December 17, 2003 | Front Page Magazine

Saddam: The Ceaucescu of the Arabs

What happened Saturday in Iraq? Yes, coalition forces captured Saddam Hussein. But that was only the tip of the iceberg. The historic moment is in fact broader, more significant and comprehensive.

At first, you sink into the many details of the event. The commander of the one million-soldier army did not fire a shot. This was intriguing to many in the West and embarrassing to many anti-Americans in the region. “He should have killed himself,” shouted Arab nationalists and Jihadists on al-Jazeera television.

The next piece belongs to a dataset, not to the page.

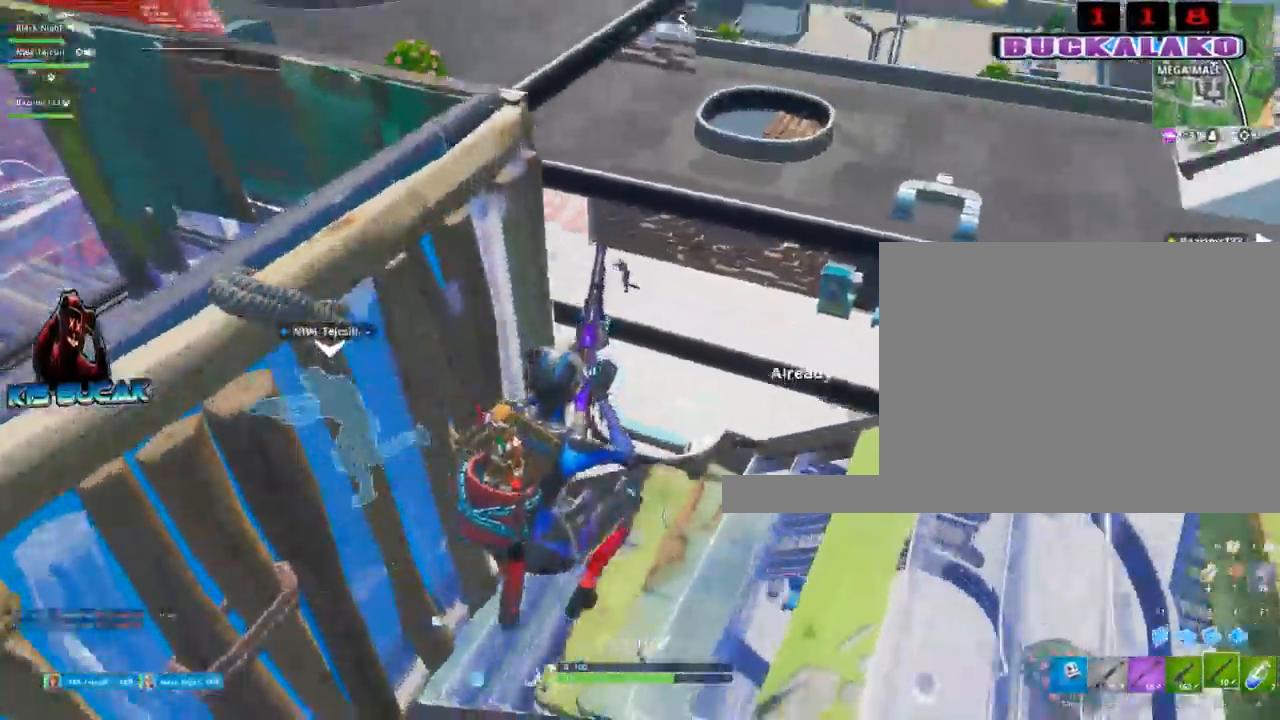
{"keys": ["d"], "mouse": ["right"], "events": [[150, "w", "down"], [200, "mouse_right", "down"], [434, "w", "up"]]}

But the man who dodged arrest and conspiracies for three decades did not design himself for a heroic end. He sent about a million human beings to death, but when confronted, he surrendered. It leaves some food for thought. Isn't it true of all those who send their young men and women to death, but who refrain from performing the same sacrifice?

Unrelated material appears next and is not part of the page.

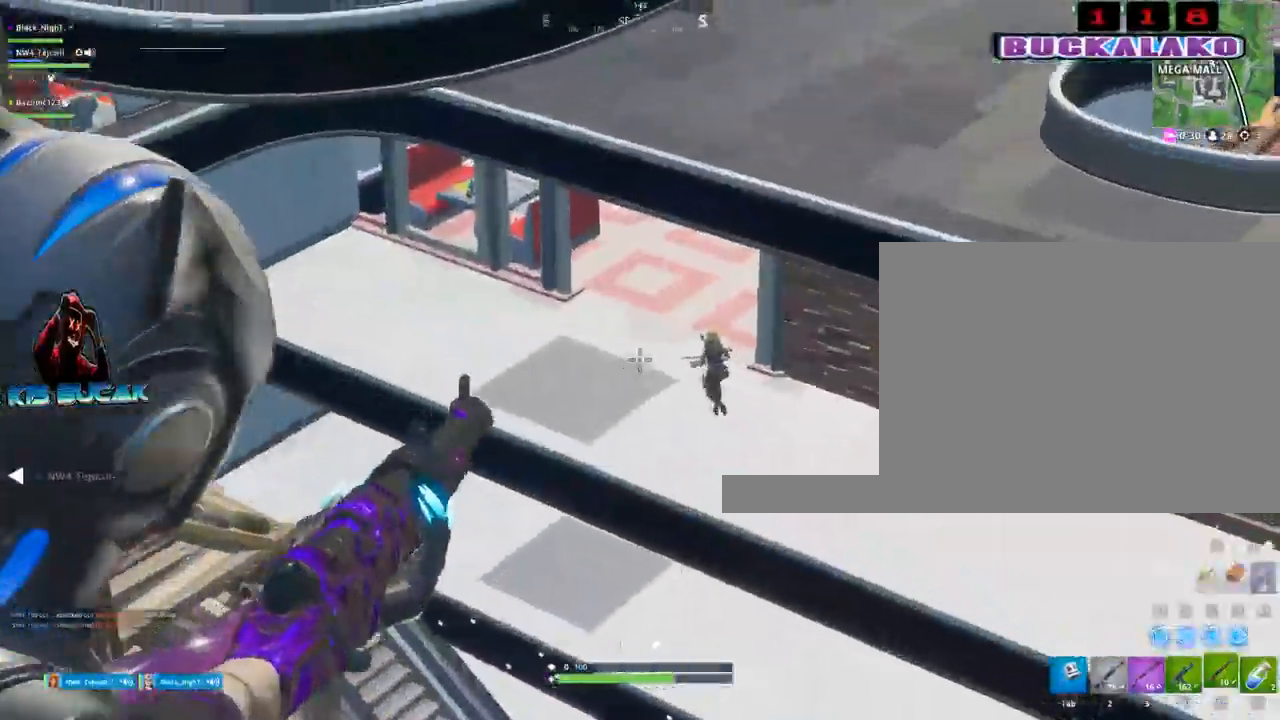
{"keys": [], "mouse": ["right"], "events": [[17, "d", "up"], [200, "mouse_left", "down"], [250, "2", "down"], [250, "mouse_right", "up"], [300, "mouse_left", "up"], [350, "2", "up"], [350, "mouse_right", "down"]]}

Also of interest in the Middle East were the images that were aired on all the networks. A series of images showing the man in his wildest appearance sent chills of different natures from country to country. The victims of horror screamed their revenge while the supporters of Pan Arabism and Islamism cried about their loss of honor and dignity. The tableau was picturesque. By the hour, the credibility of the so-called revolutionaries in the region was crumbling fast. The Arab satellite networks airing live messages by concerned citizens showed the collapse of coherence. Rabid callers from Saudi Arabia, Syria and Gaza raged against the humiliation of Saddam's Uruba, “Arabness.” They all felt aggressed by the dental check up applied on the former dictator. “You don't do this to leaders, even if you don't like them,” shouted the angry men. To whom, Arab victims of Saddam's tyranny from Iraq, Kuwait and overseas responded harshly: “Did you forget how Saddam treated his people? When Arab mouths were opened, it wasn't to check their medical records. It was to place a bullet inside.” A wedge is now widening within the Arab world. You're either holding on to the past, holding on to the Saddams of the region, or you're tearing down the walls of silence and taking the future into your own hands.

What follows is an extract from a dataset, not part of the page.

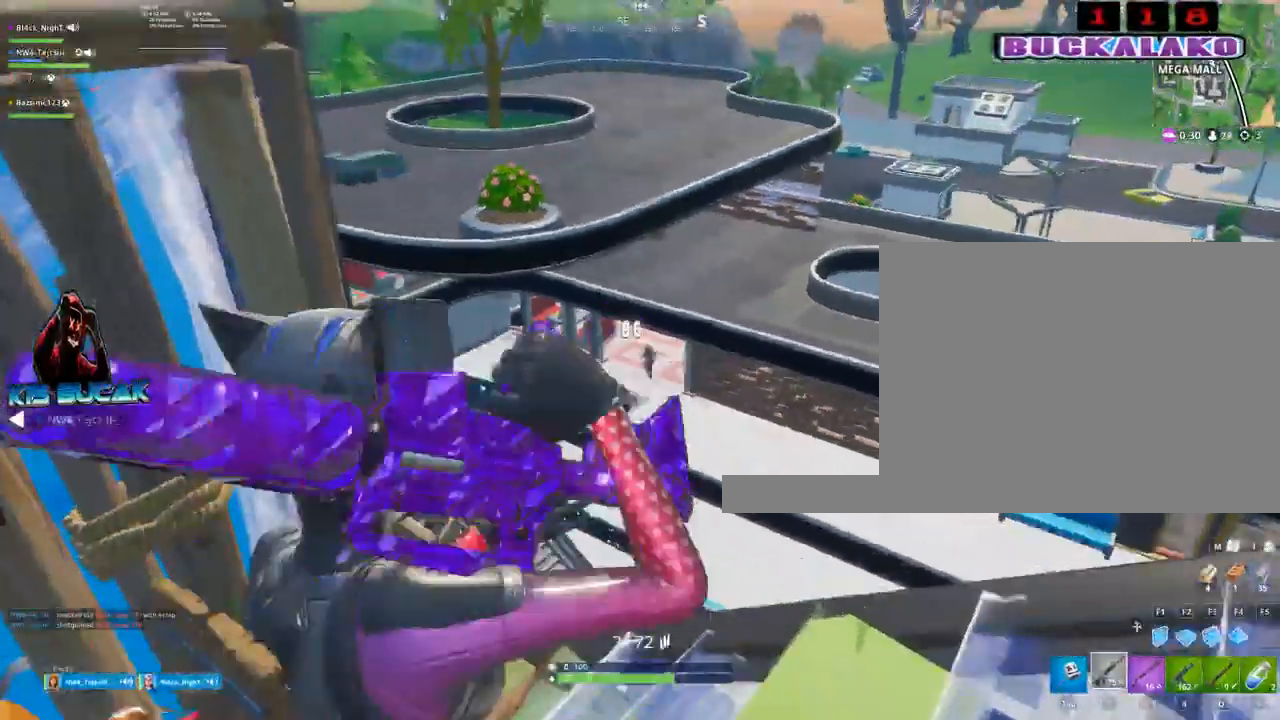
{"keys": [], "mouse": ["left", "right"], "events": [[34, "d", "down"], [34, "v", "down"], [84, "d", "up"], [84, "v", "up"], [234, "mouse_left", "down"]]}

A growing detail is to be noted as well. A number of critics of the old order are coming to the forefront of expression. Out of the underground of the Arab world, many men and a few more women are getting bolder with the regional regimes. The capture of Saddam captured their minds. “So it is possible to see a dictator being arrested like this, and brought to justice,” wrote human rights activists on the leading dissident Arab website, ELAPH. The Kuwaiti daily al-Siyassa said, “no one is shielded from justice anymore.” In Lebanon, opposition activists breathed in hope, while in neighboring Syria the underground Reform Party called for a parallel measure with their own version of the Ba'ath. The region is shaking and deep-rooted heat can be felt.

While American media pundits rushed to analyze how the successful Saddam hunt fit into the November Presidential elections, the people of the Middle East have more serious questions to answer. When I received the call that Sunday morning at 5:30 a.m., I was in Montreal, a city immersed in Francophone culture. Before I found a flight back to New York, I was graciously invited to a live half-hour on the French CBC. When asked to describe my first impression of the arrest, I said one word, almost subconsciously: C'est le Ceaucescu des Arabes. (“He is the Ceaucescu of the Arabs.”) A moment of silence followed the magic comparison before the anchors nodded their heads. The images of the 1989 execution of the Romanian dictator are the most powerful comparative figures at hand. With some difference in the details, Saddam's fall is in essence the story of Ceaucescu.

But the comparison poses grave consequences. Iraq is not an isolated Rumania. It is surrounded with equally brutal regimes with their terrorist organizational extensions. The greater detail on that Sunday morning was the global wave stirred by the capturing of the Baghdad dictator. For beyond the frustration of shocked Pan Arabists and Islamists around the region, the most dramatic tribulations rocked the leaders beyond Iraqi borders. Saddam preferred to flee his palaces and hide in a hole, but he was found by the coalition of the willing. But in Tehran, Damascus, Tripoli and Khartoum, the masters of the Palaces know very well that the next time dictators would be extracted from holes, it won't necessary be by “infidel” soldiers. The power of the example has no parallel. Last Saturday, the Ceaucescu of the Arabs was caught. The victims of abuse have seen those pictures. The rest will be history in progress.

Walid Phares is a Professor of Middle East Studies and Religious Conflict and a Terrorism expert with MSNBC and a Senior Fellow with the Foundation for the Defense of Democracies.